Götz Aly über die Lage in Ost-Ghouta

Warum der Westen nicht militärisch intervenieren sollte

Ein Mann wird auf einer Trage aus Trümmern in der Stadt Hamouria, Ost-Ghouta, gerettet.
Die Angriffe in Ost-Ghouta treffen vor allem Zivilisten. © AFP / Abdulmonam Eassa
Moderation: Anke Schaefer |
400.000 Menschen werden momentan im syrischen Ost-Ghouta belagert. Trotz der dramatischen Situation lehnt Historiker Götz Aly eine Militärintervention ab. Die Idee, westliche Demokratie in Länder wie Syrien zu bringen, solle aufgegeben werden.
Obwohl der UN-Sicherheitsrat eine 30-tägige Waffenruhe gefordert hat, wird in Ost-Ghouta und in anderen Gebieten Syriens gekämpft. Angesichts der dramatischen Situation vor Ort will der UNO-Sicherheitsrat heute erneut über die Lage in Syrien beraten. Die Frage, ob es eine westliche Intervention geben sollte, beantwortet Götz Aly entschieden:
"Auf gar keinen Fall. Dafür gibt es auch keinen Grund."
Über den arabischen Frühling habe er sich keine Sekunde lang gefreut, erklärt Götz Aly. Er betrachtet diese Entwicklung sogar äußerst skeptisch:
"Ich habe immer wieder darüber geschrieben, dass hier nicht der Weg in eine Demokratie und in eine bessere Welt eröffnet wird. Implizit, ohne darüber zu reden, sind wir heilfroh, dass es inzwischen in Ägypten wieder eine Militärdiktatur gibt. Wir haben normale Verhältnisse, diplomatische Verhältnisse. Die westliche Intervention, gestützt durch eine andere Formulierung des UN-Sicherheitsrates in Libyen, hat zu sehr viel schlechteren Lebensverhältnissen dort geführt, als sie vorher bestanden haben, zu einem Zerfall des Staates. Dasselbe war vorher im Irak der Fall. Das sind westliche Ursachen. Daran hat Russland, daran hat ein Assad niemals mitgewirkt."

Kritischer Blick auf den arabischen Frühling

Die westlichen Demokratien seien in einem langen und konfliktreichen Entwicklungsprozess entstanden. Dass der Westen auch in den arabischen Ländern eine demokratische Entwicklung fördern könnte, hält Götz Aly für unwahrscheinlich:
"Wir sind nicht dazu berufen, unsere Lebensverhältnisse, die auf der Grundlage binneneuropäischer Verhältnisse von Reichtum aber auch hundertjährigen Kriegen, Konfessionskriegen, Nationalitätskriegen, die furchtbar waren, irgendwann in sehr, sehr langwierigen Prozessen entstanden sind.
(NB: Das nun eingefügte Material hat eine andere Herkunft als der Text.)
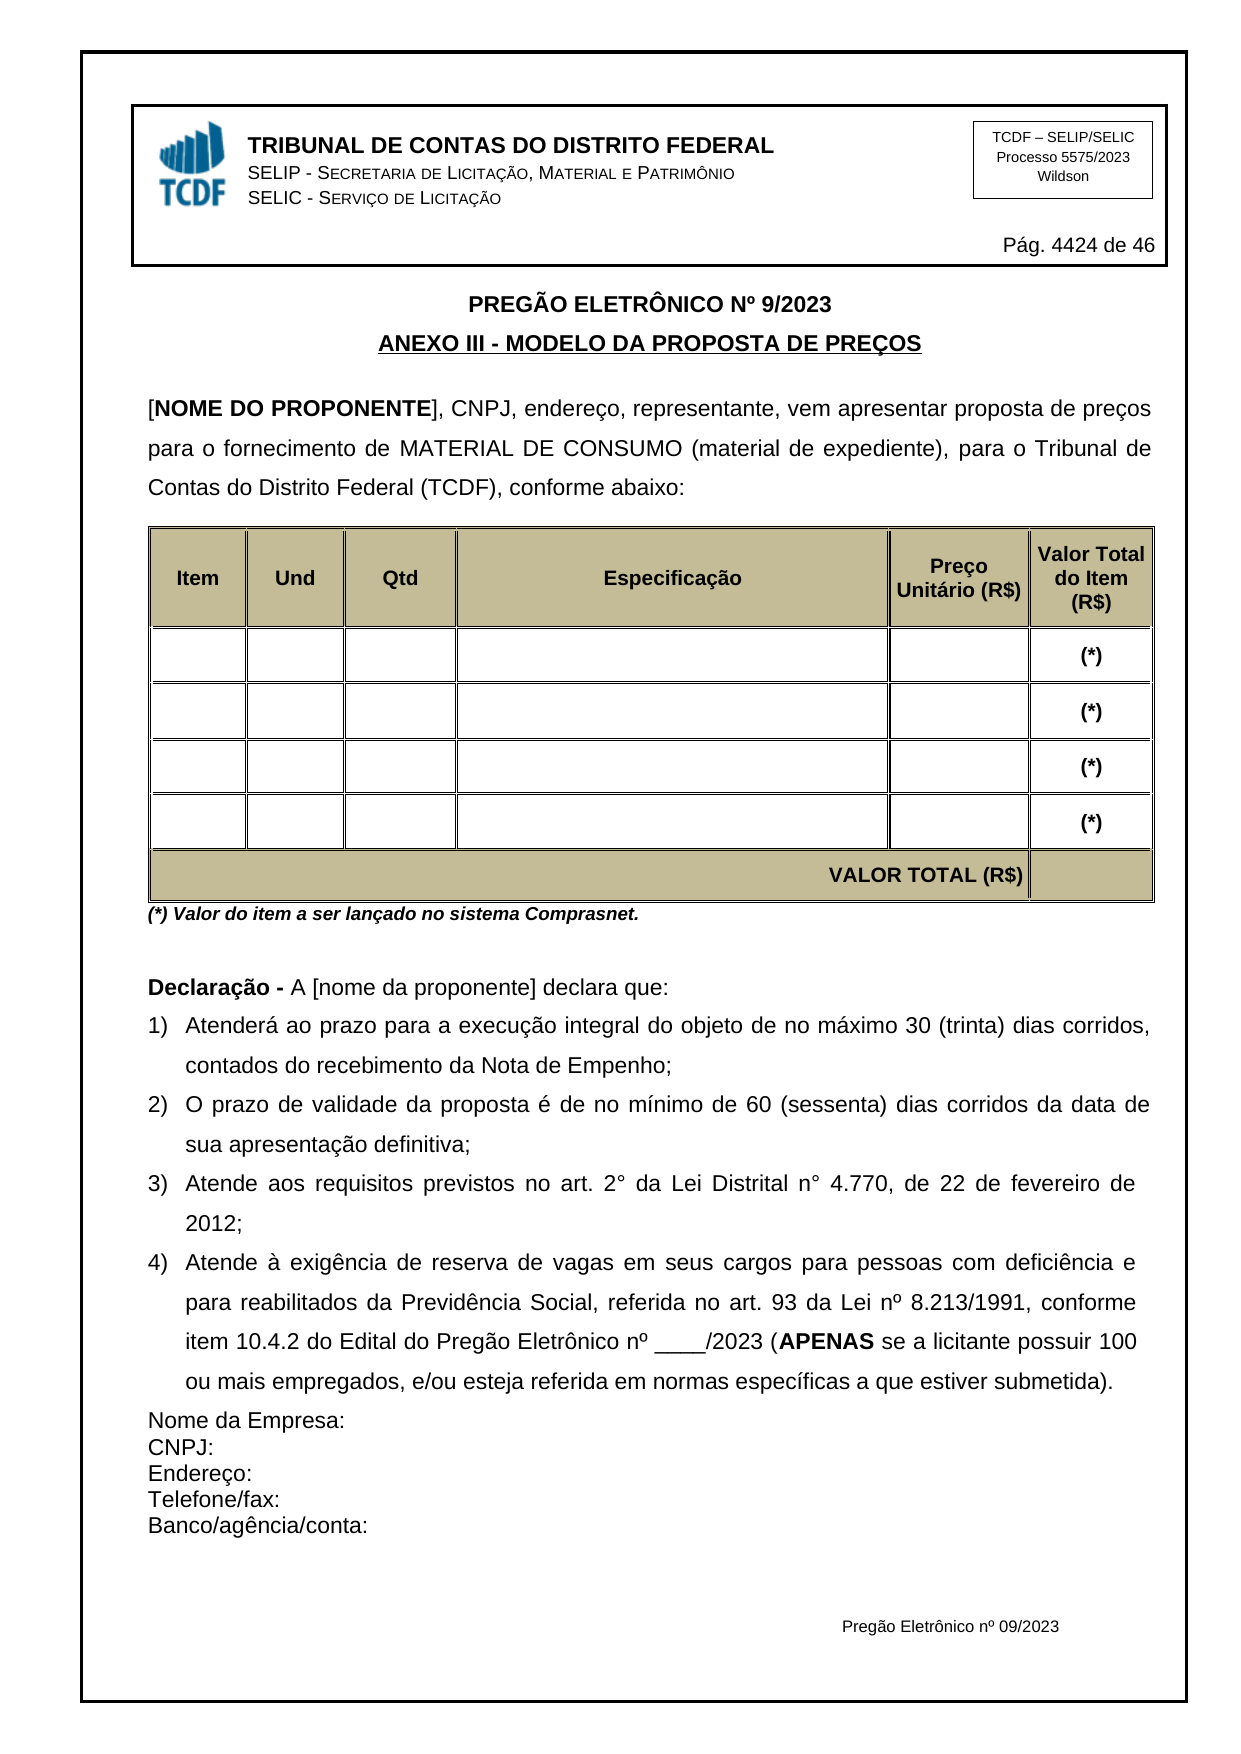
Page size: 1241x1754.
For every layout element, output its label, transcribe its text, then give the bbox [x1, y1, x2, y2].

table_cell [248, 795, 343, 848]
table_cell [891, 684, 1028, 737]
table_cell [346, 741, 455, 792]
table_cell [346, 629, 455, 681]
text PREGÃO ELETRÔNICO Nº 9/2023 [148, 291, 1152, 317]
text ANEXO III - MODELO DA PROPOSTA DE PREÇOS [148, 330, 1152, 356]
table_cell [346, 684, 455, 737]
text Endereço: [148, 1460, 1152, 1486]
text CNPJ: [148, 1433, 1152, 1460]
table_header Qtd [344, 529, 456, 626]
list Atende aos requisitos previstos no art. 2° da Lei Distrital n° 4.770, de 22 de fevereiro de 2012; [148, 1170, 1137, 1236]
table_cell [1029, 848, 1152, 900]
text Banco/agência/conta: [148, 1512, 1152, 1539]
table_cell [458, 741, 887, 792]
table_cell [458, 629, 887, 681]
table_header Especificação [456, 527, 889, 626]
text Declaração - A [nome da proponente] declara que: [148, 973, 1152, 1000]
table_cell [346, 795, 455, 848]
table_cell [151, 681, 245, 737]
text Telefone/fax: [148, 1486, 1152, 1512]
table_cell [458, 684, 887, 737]
table_cell (*) [1029, 792, 1153, 848]
text (*) Valor do item a ser lançado no sistema Comprasnet. [148, 903, 1152, 924]
table_cell [149, 626, 246, 681]
text [NOME DO PROPONENTE], CNPJ, endereço, representante, vem apresentar proposta de preços para o fornecimento de MATERIAL DE CONSUMO (material de expediente), para o Tribunal de Contas do Distrito Federal (TCDF), conforme abaixo: [148, 395, 1152, 501]
table_cell [891, 795, 1028, 848]
table_cell [248, 684, 343, 737]
table_header Und [246, 529, 344, 626]
table_cell [891, 629, 1028, 681]
list Atende à exigência de reserva de vagas em seus cargos para pessoas com deficiência e para reabilitados da Previdência Social, referida no art. 93 da Lei nº 8.213/1991, conforme item 10.4.2 do Edital do Pregão Eletrônico nº ____/2023 (APENAS se a licitante possuir 100 ou mais empregados, e/ou esteja referida em normas específicas a que estiver submetida). [148, 1249, 1137, 1394]
table_cell [149, 792, 246, 848]
list Atenderá ao prazo para a execução integral do objeto de no máximo 30 (trinta) dias corridos, contados do recebimento da Nota de Empenho; [148, 1012, 1152, 1078]
table_cell [458, 795, 887, 848]
table_cell VALOR TOTAL (R$) [151, 848, 1029, 900]
table_cell (*) [1029, 626, 1153, 681]
table_cell [248, 629, 343, 681]
table_cell [151, 738, 245, 792]
table_header Item [151, 529, 246, 626]
table_header Preço Unitário (R$) [889, 529, 1029, 626]
text Nome da Empresa: [148, 1407, 1152, 1433]
table_header Valor Total do Item (R$) [1029, 529, 1152, 626]
table_cell (*) [1031, 681, 1152, 737]
table_cell [891, 741, 1028, 792]
table_cell [248, 741, 343, 792]
table_cell (*) [1031, 738, 1152, 792]
list O prazo de validade da proposta é de no mínimo de 60 (sessenta) dias corridos da data de sua apresentação definitiva; [148, 1091, 1152, 1157]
Gucken Sie, wie lange es gedauert hat bis in Deutschland eine halbwegs stabile Demokratie entstanden ist."
Angesichts der dramatischen Situation in Syrien fordern einige Stimmen, aus humanitären Gründen zu intervenieren, um dem Leiden der Zivilbevölkerung nicht tatenlos zuzuschauen. Götz Aly lehnt eine Intervention jedoch ab:
"Was sollen wir machen? Wir können die Sache aber von einer anderen Seite her betrachten: In Ost-Ghouta sitzen islamistische Terroristen. Sie nehmen die Zivilisten als menschliche Schutzschilder."
Der Historiker kritisiert außerdem die seiner Ansicht nach vorschnelle Unterscheidung der einzelnen Kriegsparteien in Gut und Böse:
"Wir haben jahrelang die Freie Syrische Armee für den Inbegriff des Guten hier verkauft - ich habe das nicht getan -, aber insgesamt haben es unsere Medien, unsere Politiker getan. Was macht die Freie Syrische Armee im Moment? Sie ist die Hilfstruppe der türkischen Intervention. Sind das die Guten?"
(mw/kb)

Götz Aly ist Zeithistoriker, Politikwissenschaftler und Publizist. Bekannt wurde er vor allem durch seine Forschung und Bücher über die Zeit des Nationalsozialismus und über Antisemitismus des 19. und 20. Jahrhunderts. In seinem Buch "Unser Kampf. 1968 – ein irritierter Blick zurück" (S. Fischer Verlag, 2008) setzte sich der 1947 geborene Aly aber auch sehr kritisch mit der eigenen Generation auseinander: Während seines Studiums in West-Berlin war Aly selbst in der Studentenbewegung aktiv.